___ RECORDS PROVIDED ___

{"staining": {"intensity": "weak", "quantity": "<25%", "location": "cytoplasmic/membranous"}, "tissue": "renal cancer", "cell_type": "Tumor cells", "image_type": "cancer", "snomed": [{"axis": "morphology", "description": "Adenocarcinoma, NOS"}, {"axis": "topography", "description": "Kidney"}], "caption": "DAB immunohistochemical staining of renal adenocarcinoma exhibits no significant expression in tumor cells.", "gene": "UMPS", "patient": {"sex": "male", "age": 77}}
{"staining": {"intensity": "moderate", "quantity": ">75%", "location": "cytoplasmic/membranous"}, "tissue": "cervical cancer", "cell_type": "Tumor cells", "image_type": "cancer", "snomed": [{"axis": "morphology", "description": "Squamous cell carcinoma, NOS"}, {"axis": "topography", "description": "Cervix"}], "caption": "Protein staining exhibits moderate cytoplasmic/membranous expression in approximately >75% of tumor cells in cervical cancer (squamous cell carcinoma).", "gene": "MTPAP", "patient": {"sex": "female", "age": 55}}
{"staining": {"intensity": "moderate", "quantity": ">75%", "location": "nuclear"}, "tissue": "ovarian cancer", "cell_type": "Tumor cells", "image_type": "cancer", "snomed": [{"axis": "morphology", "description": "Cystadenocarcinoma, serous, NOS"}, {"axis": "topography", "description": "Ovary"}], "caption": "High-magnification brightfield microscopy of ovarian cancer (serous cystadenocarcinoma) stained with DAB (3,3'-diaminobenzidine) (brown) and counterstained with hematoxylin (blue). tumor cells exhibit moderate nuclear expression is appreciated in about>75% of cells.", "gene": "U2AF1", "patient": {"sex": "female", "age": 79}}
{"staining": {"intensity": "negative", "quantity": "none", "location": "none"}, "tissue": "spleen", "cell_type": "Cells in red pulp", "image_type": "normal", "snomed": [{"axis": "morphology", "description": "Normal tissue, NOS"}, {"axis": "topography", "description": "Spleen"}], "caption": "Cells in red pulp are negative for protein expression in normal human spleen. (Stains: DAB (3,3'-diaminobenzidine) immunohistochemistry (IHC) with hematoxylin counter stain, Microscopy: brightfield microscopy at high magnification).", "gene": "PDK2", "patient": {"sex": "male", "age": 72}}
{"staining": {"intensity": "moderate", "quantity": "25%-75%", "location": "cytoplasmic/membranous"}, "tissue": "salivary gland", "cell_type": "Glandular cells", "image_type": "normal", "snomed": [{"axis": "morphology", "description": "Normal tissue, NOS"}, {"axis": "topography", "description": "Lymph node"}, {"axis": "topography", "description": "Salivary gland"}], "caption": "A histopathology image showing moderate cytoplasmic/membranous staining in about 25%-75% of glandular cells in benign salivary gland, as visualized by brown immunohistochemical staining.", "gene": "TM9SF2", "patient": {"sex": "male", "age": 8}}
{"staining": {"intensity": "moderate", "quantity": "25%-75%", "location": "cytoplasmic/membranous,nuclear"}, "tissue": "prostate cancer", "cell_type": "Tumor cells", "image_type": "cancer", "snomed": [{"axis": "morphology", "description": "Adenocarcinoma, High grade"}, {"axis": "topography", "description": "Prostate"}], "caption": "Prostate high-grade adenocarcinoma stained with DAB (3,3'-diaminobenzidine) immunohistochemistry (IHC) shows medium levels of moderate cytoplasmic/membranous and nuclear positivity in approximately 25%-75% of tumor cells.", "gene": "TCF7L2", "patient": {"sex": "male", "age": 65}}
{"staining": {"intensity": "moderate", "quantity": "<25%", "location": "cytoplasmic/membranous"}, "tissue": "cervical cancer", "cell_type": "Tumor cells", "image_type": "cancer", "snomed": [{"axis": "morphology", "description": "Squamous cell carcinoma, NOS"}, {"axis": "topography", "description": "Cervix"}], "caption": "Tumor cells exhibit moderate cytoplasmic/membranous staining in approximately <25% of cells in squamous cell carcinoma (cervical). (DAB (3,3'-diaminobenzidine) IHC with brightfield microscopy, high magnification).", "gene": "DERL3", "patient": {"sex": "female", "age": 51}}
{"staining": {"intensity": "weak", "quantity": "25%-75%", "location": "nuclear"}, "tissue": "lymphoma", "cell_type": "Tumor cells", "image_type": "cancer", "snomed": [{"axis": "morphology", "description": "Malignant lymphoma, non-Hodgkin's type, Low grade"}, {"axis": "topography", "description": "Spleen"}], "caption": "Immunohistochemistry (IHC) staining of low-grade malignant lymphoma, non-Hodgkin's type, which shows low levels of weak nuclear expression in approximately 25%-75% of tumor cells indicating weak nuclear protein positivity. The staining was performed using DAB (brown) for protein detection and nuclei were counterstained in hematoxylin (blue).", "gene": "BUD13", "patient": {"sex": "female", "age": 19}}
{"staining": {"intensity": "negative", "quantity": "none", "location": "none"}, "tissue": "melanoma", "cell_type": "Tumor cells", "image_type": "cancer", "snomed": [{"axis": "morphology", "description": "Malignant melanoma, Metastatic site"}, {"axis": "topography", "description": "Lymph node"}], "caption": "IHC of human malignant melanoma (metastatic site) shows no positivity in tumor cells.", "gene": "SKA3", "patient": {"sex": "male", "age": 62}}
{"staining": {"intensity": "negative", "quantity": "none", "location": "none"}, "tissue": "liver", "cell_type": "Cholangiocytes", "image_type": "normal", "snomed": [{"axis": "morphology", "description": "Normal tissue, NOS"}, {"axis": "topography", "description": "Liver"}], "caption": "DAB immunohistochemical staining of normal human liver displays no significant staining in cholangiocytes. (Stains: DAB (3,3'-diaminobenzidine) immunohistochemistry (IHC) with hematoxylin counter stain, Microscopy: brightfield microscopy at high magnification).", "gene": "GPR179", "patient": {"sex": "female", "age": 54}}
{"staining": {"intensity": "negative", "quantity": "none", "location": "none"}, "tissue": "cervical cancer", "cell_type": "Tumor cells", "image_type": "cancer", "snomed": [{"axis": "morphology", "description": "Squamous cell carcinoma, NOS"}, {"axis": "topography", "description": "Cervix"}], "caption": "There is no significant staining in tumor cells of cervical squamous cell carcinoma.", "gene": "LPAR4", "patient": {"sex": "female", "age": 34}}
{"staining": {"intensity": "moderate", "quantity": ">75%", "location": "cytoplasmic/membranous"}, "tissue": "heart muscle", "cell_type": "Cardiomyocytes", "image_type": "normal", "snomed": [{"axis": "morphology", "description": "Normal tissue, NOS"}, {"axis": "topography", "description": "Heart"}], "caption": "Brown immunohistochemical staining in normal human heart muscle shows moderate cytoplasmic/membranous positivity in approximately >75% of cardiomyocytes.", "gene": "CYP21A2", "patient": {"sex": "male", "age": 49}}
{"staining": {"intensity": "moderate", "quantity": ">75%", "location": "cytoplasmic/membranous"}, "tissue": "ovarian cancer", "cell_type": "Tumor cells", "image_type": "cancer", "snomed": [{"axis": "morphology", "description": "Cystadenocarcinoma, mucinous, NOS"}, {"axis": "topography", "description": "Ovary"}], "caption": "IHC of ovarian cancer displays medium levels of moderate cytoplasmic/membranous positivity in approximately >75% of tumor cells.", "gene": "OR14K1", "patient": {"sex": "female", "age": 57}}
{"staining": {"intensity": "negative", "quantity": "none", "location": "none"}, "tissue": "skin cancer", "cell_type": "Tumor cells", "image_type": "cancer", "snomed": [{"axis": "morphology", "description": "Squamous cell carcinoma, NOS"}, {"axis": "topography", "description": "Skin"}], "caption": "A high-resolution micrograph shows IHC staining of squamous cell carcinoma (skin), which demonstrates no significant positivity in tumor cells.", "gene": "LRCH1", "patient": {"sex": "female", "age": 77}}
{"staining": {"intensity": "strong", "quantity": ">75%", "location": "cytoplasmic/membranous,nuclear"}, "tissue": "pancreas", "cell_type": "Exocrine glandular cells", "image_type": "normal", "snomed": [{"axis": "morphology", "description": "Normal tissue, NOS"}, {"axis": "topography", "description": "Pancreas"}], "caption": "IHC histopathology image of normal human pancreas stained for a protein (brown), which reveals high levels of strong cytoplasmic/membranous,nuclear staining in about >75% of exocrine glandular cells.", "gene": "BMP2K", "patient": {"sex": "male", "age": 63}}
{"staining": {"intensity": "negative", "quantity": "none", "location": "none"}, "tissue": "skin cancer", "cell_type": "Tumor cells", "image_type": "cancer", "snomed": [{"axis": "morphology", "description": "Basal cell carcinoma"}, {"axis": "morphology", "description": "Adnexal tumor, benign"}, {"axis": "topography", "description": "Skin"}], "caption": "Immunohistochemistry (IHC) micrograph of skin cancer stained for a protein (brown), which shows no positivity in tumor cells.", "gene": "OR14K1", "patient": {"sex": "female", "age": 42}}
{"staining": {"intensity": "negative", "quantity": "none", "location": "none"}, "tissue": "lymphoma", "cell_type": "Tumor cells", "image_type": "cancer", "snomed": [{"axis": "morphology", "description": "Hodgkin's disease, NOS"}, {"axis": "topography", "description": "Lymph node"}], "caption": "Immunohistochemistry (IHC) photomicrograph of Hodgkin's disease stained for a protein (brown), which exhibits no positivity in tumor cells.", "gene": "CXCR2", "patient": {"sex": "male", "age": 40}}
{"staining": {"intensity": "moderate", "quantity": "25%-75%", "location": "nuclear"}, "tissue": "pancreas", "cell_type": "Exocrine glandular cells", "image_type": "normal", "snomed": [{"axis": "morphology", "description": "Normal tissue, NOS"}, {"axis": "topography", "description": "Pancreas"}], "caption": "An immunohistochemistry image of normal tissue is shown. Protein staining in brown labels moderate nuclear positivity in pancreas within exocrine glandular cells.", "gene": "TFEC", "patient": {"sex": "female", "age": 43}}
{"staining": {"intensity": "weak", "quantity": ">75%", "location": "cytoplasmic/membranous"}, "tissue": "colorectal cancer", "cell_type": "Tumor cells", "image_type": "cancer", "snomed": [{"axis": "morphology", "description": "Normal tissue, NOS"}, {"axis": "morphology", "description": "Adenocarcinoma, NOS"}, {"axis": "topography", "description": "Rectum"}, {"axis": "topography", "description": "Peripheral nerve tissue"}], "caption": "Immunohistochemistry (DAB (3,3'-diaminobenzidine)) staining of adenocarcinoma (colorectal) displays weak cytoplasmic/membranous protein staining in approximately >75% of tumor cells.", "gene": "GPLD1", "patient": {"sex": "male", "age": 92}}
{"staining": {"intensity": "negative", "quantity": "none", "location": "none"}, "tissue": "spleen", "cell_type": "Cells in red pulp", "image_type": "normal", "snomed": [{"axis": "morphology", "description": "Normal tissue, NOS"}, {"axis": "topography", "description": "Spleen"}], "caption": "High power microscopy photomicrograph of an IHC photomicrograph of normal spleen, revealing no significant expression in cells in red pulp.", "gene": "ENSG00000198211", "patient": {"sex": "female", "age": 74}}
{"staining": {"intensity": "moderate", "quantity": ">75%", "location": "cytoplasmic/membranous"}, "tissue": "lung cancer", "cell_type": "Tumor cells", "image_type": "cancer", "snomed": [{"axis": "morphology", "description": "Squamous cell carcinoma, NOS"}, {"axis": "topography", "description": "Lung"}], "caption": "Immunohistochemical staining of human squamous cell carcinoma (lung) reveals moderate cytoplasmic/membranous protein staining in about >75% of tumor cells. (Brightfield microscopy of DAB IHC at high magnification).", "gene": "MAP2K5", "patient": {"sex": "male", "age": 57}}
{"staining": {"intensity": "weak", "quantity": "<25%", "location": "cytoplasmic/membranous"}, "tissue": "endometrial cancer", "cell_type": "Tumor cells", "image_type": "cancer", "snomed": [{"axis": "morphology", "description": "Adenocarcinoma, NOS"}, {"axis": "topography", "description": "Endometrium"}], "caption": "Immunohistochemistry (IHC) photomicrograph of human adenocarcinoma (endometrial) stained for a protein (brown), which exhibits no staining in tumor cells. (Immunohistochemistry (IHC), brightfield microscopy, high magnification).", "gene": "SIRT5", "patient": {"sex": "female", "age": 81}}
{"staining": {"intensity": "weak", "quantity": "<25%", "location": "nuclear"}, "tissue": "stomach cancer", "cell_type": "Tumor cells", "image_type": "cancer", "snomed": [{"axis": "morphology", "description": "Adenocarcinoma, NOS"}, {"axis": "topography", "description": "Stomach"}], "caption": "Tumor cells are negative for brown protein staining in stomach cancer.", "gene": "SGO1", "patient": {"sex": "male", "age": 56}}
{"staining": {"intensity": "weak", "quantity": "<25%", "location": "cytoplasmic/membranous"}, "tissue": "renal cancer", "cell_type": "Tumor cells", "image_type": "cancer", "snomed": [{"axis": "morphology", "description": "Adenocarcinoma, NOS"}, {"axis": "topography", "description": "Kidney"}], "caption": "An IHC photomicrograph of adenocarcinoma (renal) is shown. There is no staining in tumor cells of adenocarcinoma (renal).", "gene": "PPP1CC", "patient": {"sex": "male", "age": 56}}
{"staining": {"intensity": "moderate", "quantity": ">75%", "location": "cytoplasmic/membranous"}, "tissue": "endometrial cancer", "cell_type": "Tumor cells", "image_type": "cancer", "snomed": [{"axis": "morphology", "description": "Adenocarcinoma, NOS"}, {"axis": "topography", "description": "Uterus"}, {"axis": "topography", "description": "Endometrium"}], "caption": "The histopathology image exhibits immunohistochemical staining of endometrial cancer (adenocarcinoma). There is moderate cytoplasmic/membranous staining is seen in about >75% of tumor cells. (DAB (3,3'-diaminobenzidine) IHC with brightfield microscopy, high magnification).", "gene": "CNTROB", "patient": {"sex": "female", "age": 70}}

___

Your task is to quote the lines above, beginning with the first and ending with the one that holds "staining exhibits moderate".

{"staining": {"intensity": "weak", "quantity": "<25%", "location": "cytoplasmic/membranous"}, "tissue": "renal cancer", "cell_type": "Tumor cells", "image_type": "cancer", "snomed": [{"axis": "morphology", "description": "Adenocarcinoma, NOS"}, {"axis": "topography", "description": "Kidney"}], "caption": "DAB immunohistochemical staining of renal adenocarcinoma exhibits no significant expression in tumor cells.", "gene": "UMPS", "patient": {"sex": "male", "age": 77}}
{"staining": {"intensity": "moderate", "quantity": ">75%", "location": "cytoplasmic/membranous"}, "tissue": "cervical cancer", "cell_type": "Tumor cells", "image_type": "cancer", "snomed": [{"axis": "morphology", "description": "Squamous cell carcinoma, NOS"}, {"axis": "topography", "description": "Cervix"}], "caption": "Protein staining exhibits moderate cytoplasmic/membranous expression in approximately >75% of tumor cells in cervical cancer (squamous cell carcinoma).", "gene": "MTPAP", "patient": {"sex": "female", "age": 55}}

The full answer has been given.